# Target for bare shaft tune



## SWATCOP (Oct 6, 2006)

Use the block but make sure that you are shooting straight into it. Set it on a table or saw horses so that it is the same height as your bow.


----------



## harleyryder (May 2, 2005)

If you're going to bare shaft tune you do not depend on how the shaft is sticking out of the target as this can and will give false impressions.


----------



## minnow (Mar 2, 2006)

I'm planning on doing the same - some winter time basement tuning. I was going to try bare shafting through paper with some colored chalk or perhaps lipstick near the nock. Can we get some more suggestions for proper setups for bareshaft tuning?

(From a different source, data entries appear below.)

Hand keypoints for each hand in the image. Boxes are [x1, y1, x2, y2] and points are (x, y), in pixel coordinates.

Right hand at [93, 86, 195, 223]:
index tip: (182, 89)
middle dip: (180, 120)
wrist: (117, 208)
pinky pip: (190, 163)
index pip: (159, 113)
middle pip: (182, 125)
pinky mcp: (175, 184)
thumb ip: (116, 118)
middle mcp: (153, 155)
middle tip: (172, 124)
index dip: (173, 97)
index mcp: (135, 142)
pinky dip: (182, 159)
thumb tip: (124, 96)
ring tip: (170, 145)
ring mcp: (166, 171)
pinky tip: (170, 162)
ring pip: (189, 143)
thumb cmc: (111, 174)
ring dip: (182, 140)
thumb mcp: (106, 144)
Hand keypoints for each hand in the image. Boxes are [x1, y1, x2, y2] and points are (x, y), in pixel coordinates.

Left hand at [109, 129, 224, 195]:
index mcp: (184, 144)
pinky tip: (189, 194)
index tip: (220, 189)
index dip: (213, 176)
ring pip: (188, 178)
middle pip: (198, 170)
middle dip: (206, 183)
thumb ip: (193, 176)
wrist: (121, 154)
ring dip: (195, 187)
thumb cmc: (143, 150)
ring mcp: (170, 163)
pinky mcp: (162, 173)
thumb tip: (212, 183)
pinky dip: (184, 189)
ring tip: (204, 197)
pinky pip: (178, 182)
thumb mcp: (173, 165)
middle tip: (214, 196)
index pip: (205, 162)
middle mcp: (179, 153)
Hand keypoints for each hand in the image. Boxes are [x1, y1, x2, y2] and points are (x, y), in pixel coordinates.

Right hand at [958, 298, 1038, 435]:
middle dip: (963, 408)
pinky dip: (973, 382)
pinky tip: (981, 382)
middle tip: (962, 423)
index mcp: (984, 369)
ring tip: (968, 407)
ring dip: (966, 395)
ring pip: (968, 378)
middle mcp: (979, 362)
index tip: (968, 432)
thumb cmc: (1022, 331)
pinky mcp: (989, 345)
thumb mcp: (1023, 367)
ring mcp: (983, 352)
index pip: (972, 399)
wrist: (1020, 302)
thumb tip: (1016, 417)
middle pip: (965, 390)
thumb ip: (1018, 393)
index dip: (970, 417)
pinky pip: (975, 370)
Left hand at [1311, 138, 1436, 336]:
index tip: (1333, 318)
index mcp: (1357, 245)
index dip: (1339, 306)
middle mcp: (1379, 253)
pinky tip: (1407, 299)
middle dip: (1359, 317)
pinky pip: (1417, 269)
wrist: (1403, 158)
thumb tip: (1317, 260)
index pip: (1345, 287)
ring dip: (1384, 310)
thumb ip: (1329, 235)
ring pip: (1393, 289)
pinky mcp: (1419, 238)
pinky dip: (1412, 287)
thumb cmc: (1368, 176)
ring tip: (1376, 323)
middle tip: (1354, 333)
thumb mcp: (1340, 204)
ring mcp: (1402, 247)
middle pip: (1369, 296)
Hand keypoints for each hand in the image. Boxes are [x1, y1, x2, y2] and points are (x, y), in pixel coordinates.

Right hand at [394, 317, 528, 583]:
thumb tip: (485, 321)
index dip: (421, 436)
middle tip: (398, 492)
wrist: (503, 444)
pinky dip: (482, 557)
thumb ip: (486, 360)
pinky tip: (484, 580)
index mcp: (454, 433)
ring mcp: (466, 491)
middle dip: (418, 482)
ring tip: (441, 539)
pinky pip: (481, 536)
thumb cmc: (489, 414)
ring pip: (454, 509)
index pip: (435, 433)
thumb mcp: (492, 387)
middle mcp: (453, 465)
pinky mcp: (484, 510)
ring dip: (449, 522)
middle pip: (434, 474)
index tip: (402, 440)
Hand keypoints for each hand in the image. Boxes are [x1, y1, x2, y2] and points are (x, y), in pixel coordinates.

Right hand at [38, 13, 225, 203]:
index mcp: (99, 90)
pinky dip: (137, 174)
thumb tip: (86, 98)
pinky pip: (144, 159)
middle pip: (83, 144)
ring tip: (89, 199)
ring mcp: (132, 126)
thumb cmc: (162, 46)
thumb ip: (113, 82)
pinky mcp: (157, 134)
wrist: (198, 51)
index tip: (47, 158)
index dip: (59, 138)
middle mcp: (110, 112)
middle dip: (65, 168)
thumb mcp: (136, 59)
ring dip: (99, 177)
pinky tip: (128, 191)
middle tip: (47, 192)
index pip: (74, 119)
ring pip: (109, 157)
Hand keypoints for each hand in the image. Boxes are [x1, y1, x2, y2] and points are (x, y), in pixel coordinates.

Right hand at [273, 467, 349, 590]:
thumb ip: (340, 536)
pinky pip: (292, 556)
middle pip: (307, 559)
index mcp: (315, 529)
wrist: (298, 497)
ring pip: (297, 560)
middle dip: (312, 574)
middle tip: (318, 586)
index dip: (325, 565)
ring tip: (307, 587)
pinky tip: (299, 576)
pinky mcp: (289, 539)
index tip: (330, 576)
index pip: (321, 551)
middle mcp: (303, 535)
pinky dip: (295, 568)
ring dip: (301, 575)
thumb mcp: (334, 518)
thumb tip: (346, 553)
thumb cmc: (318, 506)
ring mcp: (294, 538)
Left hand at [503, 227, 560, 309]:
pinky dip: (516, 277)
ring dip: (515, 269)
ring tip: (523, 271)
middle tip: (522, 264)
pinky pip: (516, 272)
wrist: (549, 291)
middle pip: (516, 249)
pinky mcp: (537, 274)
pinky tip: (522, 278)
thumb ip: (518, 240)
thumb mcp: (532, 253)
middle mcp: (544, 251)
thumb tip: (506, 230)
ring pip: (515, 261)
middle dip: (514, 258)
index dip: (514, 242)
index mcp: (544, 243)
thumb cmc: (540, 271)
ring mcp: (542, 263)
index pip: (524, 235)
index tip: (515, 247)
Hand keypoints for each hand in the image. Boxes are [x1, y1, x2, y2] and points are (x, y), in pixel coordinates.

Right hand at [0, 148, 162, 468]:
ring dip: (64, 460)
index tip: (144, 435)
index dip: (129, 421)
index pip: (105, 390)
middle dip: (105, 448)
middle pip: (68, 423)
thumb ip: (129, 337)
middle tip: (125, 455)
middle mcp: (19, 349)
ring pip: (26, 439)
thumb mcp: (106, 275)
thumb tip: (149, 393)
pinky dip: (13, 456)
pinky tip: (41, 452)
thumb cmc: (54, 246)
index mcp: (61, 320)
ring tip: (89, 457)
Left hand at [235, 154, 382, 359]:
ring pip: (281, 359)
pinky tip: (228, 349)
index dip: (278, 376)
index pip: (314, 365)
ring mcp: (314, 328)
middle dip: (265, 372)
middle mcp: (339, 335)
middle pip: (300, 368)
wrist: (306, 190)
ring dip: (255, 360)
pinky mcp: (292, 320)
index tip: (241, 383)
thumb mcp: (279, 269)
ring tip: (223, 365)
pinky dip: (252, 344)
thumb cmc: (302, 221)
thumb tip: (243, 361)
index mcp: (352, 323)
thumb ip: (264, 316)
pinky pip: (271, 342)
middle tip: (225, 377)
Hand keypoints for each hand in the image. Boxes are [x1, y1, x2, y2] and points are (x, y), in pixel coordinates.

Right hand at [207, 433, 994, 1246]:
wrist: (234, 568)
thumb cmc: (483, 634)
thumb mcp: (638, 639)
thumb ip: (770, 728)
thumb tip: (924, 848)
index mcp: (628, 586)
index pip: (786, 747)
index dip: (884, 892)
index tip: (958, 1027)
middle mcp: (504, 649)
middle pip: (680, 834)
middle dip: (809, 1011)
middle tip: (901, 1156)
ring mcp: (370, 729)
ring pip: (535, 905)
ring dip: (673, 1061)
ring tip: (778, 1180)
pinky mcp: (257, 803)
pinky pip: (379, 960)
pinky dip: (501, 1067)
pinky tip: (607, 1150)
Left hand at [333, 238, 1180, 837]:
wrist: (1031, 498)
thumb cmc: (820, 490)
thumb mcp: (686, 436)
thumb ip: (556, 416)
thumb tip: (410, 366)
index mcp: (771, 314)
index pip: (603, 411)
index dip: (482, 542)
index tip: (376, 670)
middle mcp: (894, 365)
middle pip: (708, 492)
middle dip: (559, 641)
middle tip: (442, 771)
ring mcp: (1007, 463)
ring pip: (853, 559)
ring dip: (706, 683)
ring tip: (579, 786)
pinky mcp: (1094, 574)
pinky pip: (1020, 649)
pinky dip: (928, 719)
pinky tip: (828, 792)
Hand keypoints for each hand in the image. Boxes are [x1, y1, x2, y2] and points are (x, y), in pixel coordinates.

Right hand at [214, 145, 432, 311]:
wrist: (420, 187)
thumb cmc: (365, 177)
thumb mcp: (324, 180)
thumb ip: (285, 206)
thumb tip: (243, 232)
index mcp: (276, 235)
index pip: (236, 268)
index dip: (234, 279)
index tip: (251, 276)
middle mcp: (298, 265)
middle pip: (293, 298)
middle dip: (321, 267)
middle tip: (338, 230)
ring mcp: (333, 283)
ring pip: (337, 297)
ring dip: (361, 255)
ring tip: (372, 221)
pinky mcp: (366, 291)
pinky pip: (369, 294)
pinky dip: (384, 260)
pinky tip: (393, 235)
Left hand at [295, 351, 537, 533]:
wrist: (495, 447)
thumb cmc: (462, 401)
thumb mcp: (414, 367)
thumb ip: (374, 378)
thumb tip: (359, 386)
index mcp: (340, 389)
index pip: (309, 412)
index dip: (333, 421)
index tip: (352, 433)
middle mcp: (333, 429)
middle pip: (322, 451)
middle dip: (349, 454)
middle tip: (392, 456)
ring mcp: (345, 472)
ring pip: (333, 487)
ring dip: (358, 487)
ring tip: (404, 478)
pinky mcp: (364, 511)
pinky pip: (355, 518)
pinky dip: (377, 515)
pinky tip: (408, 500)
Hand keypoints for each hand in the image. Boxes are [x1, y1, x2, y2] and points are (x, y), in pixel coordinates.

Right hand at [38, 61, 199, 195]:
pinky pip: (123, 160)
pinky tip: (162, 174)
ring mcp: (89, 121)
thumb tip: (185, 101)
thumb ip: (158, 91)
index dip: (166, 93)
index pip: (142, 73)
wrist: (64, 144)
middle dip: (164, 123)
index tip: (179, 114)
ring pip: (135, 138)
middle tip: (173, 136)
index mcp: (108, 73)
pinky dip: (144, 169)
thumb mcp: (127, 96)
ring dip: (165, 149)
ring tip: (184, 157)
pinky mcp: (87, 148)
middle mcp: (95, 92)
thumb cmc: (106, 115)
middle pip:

I read somewhere on this forum that you could take an empty cardboard box, then lay squares of cardboard in the box, or layers of newspaper, and shoot into the bottom of the box (the face of the layers of cardboard or newspaper). The writer claimed this would give you a good indication of arrow orientation.


----------



## SonnyThomas (Sep 10, 2006)

*Bare shaft tuning*

Agree with Harleyryder. Sure, tune in your basement, but bare shaft tuning is shooting through paper, not seeing if arrow enters target straight. There are too many variables.


----------



## Huntnjerms (Nov 2, 2005)

I hang a block target from my garage door slides, and made a papertuning frame out of PVC and use some cheap clamps and old newspapers. I also only have a one car garage and am only able to safely shoot the width of it. due to the limited amount of space i hung a tractor trailer mudflap about 3 inchs from the wall behind my target to slow down the arrows that hit soft spots in the target and arrows from going into the drywall.


----------